This archived article was written by: Nathan Manley
This year marks the 65th anniversary of Handel’s “Messiah,” performed in Carbon County. On Sunday, Dec. 2, at 7:30 p.m., USU Eastern Professor Russell Wilson, will conduct the Price Civic Chorale and USU Eastern Chamber Choir, at Price Civic Auditorium. The annual production will ring in the Christmas season and holiday spirit for students and members of the community.
George-Frideric Handel, a Baroque-period composer, was known for writing operas, oratorios and organ concertos. Handel emerged as a dramatic genius, quickly achieving fame and riches. But his early success, ultimately acted as a dual-edged sword. He was often accused of being stuck in a creative rut, writing unoriginal and repetitious music, thought to be too similar to his earlier works, which ironically brought the onset of fame and fortune. Handel slumped into a deep depression due to this onslaught of criticism and wrote flop after flop.
Eventually, Handel abandoned writing new operas. But a wealthy landowner named Charles Jennens, who had hired Handel in the past, insisted that he write a new oratorio based on the life, death and resurrection of Jesus Christ. In a letter from Jennens wrote to a mutual friend, he said “I hope Handel will lay out his whole genius and skill upon it, that the composition may excel all his former compositions, as the subject excels every other subject. The subject is Messiah.” Handel agreed to compose in hopes of pulling himself out of his artistic depression. But at the time, one would never have guessed it would be his crowning achievement.

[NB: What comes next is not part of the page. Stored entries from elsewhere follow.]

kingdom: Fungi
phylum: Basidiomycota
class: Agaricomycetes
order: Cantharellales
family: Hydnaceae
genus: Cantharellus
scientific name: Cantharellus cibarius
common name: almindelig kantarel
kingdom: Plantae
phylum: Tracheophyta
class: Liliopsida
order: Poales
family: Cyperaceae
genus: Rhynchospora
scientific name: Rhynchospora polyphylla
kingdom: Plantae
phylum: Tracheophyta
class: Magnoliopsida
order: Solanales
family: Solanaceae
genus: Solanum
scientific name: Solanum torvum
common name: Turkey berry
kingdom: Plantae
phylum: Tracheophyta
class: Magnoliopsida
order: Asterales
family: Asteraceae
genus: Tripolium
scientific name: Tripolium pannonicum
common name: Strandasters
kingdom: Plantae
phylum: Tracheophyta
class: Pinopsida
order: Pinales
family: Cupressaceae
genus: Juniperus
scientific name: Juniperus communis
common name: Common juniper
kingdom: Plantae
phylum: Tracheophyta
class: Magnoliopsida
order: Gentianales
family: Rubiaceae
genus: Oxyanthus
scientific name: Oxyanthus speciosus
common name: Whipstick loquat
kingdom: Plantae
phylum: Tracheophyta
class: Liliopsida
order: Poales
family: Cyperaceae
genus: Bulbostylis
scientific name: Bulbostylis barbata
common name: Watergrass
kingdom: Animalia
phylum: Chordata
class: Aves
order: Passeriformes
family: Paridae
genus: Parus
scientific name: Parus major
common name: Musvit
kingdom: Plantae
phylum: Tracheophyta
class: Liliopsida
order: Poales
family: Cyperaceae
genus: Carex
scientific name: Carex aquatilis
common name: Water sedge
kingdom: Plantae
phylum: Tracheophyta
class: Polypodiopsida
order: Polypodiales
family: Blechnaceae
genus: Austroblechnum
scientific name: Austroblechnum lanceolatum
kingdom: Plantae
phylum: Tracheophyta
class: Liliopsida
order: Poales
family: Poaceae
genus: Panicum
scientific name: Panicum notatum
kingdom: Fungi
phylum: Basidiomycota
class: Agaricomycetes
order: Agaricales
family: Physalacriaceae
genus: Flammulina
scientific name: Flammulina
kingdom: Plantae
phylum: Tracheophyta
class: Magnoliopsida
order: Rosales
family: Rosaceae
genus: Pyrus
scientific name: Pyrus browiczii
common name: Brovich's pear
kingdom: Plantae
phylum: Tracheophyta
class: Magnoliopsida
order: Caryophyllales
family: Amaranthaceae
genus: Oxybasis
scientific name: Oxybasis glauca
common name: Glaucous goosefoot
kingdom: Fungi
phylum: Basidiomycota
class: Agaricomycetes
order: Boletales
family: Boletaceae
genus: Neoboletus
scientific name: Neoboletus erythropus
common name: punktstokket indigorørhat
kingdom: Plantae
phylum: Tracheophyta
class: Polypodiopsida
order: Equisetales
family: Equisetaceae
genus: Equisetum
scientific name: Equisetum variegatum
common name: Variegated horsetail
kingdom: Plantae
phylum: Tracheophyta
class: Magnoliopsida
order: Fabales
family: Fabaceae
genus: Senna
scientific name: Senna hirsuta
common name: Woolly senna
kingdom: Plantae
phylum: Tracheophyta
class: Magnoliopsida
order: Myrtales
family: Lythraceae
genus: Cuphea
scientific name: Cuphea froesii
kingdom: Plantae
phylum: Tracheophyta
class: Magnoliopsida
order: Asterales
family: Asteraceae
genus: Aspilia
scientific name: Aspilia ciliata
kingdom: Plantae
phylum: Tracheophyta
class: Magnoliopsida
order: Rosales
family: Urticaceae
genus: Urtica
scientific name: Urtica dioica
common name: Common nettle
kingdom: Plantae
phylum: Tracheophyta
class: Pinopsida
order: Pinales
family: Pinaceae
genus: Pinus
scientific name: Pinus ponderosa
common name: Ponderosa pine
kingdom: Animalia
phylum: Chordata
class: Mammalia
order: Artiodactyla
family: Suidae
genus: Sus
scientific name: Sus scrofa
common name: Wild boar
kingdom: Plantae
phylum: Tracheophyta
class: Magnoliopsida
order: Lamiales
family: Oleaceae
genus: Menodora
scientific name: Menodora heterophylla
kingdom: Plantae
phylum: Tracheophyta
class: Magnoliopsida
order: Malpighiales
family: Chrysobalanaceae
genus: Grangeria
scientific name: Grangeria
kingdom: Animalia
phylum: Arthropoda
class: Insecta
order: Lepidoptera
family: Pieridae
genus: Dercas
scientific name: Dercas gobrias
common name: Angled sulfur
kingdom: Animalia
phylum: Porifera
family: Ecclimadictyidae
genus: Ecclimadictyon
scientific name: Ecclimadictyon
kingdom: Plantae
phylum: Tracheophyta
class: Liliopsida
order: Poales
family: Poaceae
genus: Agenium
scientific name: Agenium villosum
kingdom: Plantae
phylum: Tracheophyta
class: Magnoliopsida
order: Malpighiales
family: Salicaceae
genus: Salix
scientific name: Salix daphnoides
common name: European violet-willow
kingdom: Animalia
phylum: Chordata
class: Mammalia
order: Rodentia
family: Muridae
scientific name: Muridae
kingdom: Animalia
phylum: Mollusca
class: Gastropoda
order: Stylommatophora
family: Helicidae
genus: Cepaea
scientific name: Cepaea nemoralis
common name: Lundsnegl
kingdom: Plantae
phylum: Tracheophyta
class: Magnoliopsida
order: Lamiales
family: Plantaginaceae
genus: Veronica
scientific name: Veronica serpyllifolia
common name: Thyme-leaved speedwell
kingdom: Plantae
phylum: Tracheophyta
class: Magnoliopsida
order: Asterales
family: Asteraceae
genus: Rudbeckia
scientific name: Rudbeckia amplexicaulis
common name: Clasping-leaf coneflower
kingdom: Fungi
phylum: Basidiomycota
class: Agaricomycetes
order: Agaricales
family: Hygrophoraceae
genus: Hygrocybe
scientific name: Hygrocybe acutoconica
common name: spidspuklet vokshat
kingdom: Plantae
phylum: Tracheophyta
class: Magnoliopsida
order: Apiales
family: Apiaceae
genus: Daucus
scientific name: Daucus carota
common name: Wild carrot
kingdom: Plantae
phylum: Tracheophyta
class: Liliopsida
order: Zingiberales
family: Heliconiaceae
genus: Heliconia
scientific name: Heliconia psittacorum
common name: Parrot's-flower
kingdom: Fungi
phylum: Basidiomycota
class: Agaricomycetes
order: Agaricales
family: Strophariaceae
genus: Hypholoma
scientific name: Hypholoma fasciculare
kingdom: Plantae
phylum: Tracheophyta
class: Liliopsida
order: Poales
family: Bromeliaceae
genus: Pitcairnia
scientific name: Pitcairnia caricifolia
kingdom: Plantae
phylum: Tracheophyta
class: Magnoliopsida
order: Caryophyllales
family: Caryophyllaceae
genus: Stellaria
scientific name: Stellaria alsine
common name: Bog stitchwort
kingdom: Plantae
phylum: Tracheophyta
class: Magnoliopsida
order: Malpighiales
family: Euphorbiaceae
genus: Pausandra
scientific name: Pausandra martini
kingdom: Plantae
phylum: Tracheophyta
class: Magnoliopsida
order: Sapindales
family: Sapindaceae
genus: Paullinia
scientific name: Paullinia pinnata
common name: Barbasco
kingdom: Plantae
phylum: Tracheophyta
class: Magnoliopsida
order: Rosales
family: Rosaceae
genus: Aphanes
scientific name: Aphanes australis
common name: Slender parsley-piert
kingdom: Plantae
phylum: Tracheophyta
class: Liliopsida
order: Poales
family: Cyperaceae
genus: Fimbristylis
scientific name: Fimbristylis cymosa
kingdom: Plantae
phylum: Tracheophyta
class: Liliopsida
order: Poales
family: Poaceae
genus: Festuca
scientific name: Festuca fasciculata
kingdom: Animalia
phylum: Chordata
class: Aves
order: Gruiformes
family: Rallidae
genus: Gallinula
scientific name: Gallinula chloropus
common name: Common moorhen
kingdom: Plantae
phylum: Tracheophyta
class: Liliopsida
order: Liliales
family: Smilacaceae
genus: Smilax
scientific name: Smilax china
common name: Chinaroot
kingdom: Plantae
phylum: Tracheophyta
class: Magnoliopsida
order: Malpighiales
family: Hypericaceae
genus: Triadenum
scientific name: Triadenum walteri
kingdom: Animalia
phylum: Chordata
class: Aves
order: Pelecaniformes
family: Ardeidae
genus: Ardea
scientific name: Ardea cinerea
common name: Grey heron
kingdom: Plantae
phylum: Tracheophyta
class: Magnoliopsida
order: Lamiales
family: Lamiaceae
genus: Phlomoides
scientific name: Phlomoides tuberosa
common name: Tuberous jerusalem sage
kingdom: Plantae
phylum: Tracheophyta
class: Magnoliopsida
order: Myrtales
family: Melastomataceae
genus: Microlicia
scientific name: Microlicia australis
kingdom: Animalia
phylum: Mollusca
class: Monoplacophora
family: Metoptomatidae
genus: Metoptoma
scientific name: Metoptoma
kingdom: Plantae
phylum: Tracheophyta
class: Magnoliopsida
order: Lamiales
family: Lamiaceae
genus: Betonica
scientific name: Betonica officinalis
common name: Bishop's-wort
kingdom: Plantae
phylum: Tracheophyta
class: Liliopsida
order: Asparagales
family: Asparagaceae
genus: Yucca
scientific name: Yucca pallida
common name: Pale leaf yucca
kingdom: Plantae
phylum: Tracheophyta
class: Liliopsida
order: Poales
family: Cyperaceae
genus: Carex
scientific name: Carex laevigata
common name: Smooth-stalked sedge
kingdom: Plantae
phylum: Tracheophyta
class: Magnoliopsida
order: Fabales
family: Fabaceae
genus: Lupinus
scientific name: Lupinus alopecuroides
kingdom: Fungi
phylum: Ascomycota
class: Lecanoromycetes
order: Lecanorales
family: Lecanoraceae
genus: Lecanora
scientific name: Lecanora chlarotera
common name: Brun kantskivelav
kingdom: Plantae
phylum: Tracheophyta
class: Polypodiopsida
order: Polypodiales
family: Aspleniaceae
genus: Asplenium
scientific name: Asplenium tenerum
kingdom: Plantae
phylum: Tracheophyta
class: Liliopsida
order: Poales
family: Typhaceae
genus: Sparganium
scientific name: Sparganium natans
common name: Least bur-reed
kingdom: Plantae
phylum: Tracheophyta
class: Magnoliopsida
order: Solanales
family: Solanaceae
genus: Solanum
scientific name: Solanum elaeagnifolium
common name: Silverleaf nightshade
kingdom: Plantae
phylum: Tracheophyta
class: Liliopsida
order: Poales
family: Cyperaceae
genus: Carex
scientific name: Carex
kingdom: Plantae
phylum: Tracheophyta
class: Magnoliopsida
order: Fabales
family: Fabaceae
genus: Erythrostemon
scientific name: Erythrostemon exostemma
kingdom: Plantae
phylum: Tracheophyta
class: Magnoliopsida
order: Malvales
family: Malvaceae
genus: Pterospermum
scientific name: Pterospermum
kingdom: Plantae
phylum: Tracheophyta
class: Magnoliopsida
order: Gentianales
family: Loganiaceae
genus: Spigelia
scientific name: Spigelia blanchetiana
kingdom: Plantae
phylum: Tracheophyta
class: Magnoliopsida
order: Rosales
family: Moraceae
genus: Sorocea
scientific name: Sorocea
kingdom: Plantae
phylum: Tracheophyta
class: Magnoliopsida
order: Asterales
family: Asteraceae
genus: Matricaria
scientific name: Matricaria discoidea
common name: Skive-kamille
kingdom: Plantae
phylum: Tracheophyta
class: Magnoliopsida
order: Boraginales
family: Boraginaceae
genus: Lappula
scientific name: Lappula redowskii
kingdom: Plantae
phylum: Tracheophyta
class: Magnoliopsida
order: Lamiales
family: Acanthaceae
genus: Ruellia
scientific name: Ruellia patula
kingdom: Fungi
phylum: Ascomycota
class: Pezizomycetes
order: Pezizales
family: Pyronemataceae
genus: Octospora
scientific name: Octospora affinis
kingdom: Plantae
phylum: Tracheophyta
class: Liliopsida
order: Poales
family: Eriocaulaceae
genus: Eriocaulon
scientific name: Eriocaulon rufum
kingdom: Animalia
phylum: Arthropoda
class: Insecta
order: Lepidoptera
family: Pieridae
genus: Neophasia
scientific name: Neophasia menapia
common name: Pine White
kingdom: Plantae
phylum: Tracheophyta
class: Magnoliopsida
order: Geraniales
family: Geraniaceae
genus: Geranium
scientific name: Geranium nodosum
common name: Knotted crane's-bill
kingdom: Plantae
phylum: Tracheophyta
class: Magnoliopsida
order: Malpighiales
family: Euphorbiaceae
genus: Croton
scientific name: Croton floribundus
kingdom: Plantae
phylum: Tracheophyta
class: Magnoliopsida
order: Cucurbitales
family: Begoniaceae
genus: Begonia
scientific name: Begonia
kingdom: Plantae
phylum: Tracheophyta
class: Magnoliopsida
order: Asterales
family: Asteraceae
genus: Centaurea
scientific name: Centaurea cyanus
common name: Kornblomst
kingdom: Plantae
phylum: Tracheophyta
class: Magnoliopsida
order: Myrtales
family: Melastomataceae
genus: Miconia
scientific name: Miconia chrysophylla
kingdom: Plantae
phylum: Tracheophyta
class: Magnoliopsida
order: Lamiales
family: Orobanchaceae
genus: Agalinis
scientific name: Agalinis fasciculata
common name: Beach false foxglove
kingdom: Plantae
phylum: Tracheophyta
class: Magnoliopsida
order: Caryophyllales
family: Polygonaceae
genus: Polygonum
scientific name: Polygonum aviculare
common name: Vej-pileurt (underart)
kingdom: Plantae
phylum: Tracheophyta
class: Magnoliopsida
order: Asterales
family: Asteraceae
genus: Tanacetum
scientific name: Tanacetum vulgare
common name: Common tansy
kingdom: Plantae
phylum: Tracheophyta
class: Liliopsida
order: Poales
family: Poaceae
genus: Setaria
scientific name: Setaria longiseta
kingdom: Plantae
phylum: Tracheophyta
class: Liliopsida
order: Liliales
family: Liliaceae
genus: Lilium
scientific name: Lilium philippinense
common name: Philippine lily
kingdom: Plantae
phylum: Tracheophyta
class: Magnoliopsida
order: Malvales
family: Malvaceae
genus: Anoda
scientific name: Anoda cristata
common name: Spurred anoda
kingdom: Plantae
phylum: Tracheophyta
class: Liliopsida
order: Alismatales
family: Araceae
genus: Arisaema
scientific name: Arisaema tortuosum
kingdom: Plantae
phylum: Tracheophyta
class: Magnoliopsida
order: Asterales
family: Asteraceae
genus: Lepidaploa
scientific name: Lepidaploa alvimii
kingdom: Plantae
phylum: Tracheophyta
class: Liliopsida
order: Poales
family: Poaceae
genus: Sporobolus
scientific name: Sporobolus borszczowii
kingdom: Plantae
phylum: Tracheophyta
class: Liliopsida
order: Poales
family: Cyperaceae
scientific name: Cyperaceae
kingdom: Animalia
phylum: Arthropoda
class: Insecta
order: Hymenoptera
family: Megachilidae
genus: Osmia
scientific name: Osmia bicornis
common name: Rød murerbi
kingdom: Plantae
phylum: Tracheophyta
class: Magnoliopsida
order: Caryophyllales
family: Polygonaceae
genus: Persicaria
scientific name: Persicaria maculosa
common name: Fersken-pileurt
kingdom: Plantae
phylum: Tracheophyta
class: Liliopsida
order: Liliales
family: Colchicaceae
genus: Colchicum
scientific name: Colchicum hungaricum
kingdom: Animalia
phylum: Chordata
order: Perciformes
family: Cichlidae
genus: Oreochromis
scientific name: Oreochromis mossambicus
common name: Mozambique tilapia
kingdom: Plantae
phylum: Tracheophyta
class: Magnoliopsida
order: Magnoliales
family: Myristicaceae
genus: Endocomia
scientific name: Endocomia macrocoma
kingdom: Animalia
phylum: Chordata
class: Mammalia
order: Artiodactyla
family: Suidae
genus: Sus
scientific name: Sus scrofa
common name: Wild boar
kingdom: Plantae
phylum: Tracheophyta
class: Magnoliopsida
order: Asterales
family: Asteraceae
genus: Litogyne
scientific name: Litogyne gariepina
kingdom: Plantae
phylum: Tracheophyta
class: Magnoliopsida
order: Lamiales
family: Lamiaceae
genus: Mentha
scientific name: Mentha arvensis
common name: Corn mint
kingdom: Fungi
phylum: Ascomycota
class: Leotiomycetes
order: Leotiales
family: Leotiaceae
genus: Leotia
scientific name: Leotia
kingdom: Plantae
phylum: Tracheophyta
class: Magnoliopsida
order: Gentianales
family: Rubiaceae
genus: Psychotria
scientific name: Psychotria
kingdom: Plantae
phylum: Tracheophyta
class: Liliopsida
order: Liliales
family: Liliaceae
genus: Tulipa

It took Handel 23 days to write the orchestration, choruses and recititations, and after a limited number of rehearsals, “The Messiah” premiered in Dublin, 1741. G. F. Handel was truly a master, proving once again his compositional skill, after a questionable career.
Wilson understands the significance of Handel’s musical and artistic contribution to mankind. He can accurately interpret the music to bring to light the powerful emotions of hope, peace and mercy to give the audience a bone-chilling experience.
In addition to the choir, Wilson has invited down two guest solo trumpeters, Bob Peterson and Ken Tingey, to perform with the orchestra. Vocal soloists have yet to be named.
Handel’s “Messiah” has inspired many since its debut, and will continue to uplift with the eternal message of hope. Join the holiday celebration on Sunday, Dec. 2 at the Price Civic Auditorium, at 7:30 p.m.